A ten year old at Haycock Elementary school in Falls Church, Norland auditioned for the opera camp after her teacher recommended that she look into singing opportunities for the summer. Norland auditioned and was chosen as one of 29 students in the Washington, D.C. area to take part in the camp which introduces opera to young people.
For Norland, the fun of performing is what first got her interested. While a skilled singer, she doesn’t consider it to be her primary talent. Instead, she has aspirations of becoming an actor.
But the camp has changed her focus on the type of acting she wants to do. “I was thinking film, but now that I’ve done this camp I’m not so sure,” she said. “I like the butterfly feeling in your stomach right before you go on stage.”
Norland also enjoyed working with the other campers. And over the past month as she has seen her summer fly by she has made new friends and taken part in a variety of classes that included voice lessons, stagecraft, and yoga for singers.
The camp which is celebrating its 10th anniversary premiered the newly commissioned children’s opera The Enchantment of Dreams by the team of composer Cary John Franklin and librettist Michael Patrick Albano.
The piece was commissioned jointly by the Washington National Opera and the Opera Theatre of St. Louis.
The 45 minute opera tells the stories of three kids who struggle to understand their own talents in a world that doesn’t always accept them.
The three kids discover the Noosha stick during a museum tour. The ancient tribal dream stick, when placed under a sleeping person’s pillow allows them to communicate with their ancestors through their dreams.
In each of the dreams the three children come to understand how their talents and identity are gifts passed on to them from their ancestors.
Albano talked to the News-Press about the use of dreams in the opera. “When adults analyze their dreams they think, ‘What does it mean?’ But children think of them in more direct ways,” he said.
For kids, Albano said, dreams become very specific ways of understanding the world around them.
Franklin, who is partnering with Albano for their third children’s opera, described how he tailored the music to the theme of the story.
“I integrated a lot of wooden sounds and African tribal elements that work with the story,” said Franklin.
One of Franklin’s most striking choices is the use of mbira, a small wooden instrument with metal pegs that are plucked with the thumbs. Franklin said that these instruments are used in African culture to call up their ancestors. “It was so obvious in connection to the story that I had to use them,” he said.
The mbira are played on stage by a cast of children. Dressed in colorful costumes the hollow twang of the mbira introduces the dream sequences where the children commune with their ancestors.
Both Albano and Franklin talked about the dynamic of children’s music and children’s performance. “I don’t write simple music for simplicity’s sake. The kids can do challenging musical pieces,” said Franklin. “The technical range of what their voices can do limits things, but if you stay within their physical limitations they can do anything,” he said.

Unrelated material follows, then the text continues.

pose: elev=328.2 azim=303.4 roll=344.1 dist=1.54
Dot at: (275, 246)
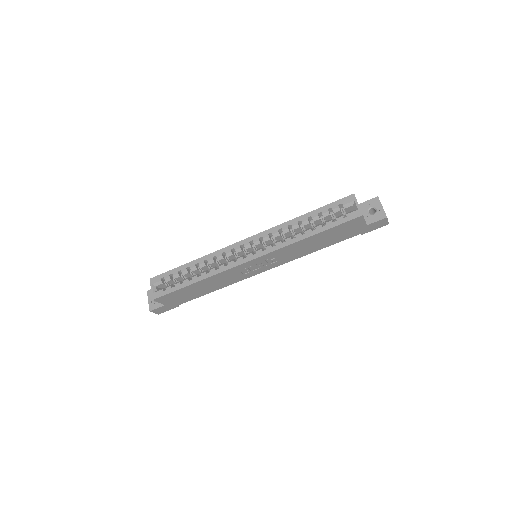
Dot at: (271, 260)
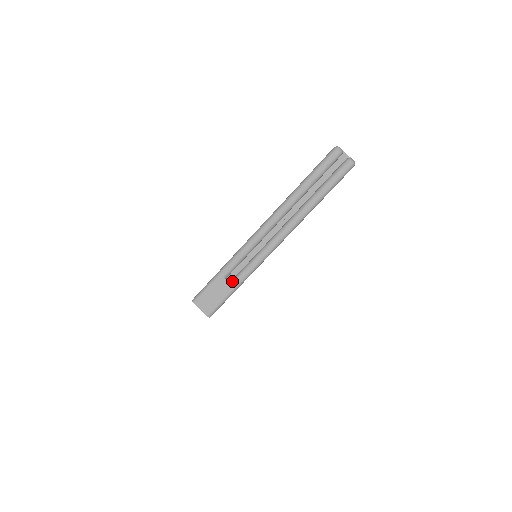
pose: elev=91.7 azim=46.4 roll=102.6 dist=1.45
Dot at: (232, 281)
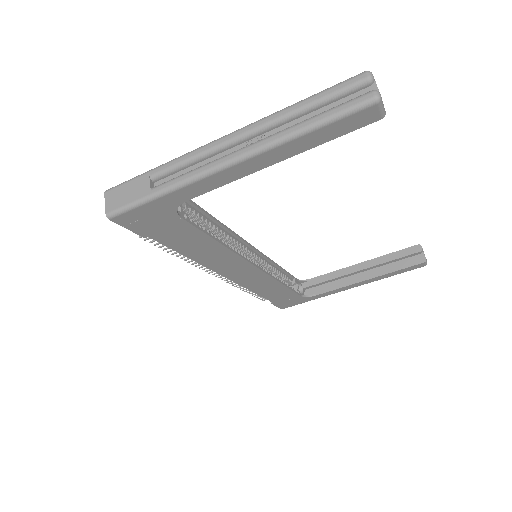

Albano, who along with writing the libretto directed the play, said that the kids bring great energy to the stage. “With kids their performance is a form of play acting. It’s very unintellectualized,” he said. “What we do is try to provide a discipline on top of that, but the last thing you want to do is take away the fun of being out there.”
To see the children enjoy their new stage experiences audiences flocked to the performances. On Saturday and Sunday at the Roundhouse Theater in Bethesda the children performed four consecutive shows to sold-out houses.

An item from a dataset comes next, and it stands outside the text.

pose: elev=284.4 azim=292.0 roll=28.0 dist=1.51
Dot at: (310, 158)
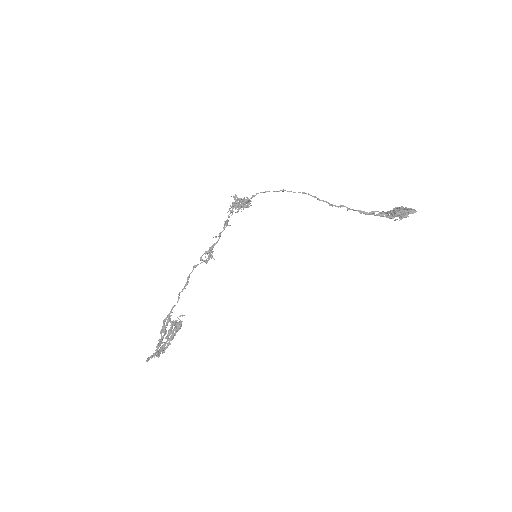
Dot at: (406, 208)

For Albano and Franklin it is another success and a promise of good things to come for their follow-up production in St. Louis this fall.
For the young performers it was proof that, although kids, they have the ability to put on a moving performance of a world premiere opera.
And for Norland, it was also the beginning of a whole new world of music. She said her mother recently bought tickets to see the Magic Flute and she can’t wait to attend. “I’m more into this type of music now,” said Norland. “It’s not just a fat lady singing, it’s fun.”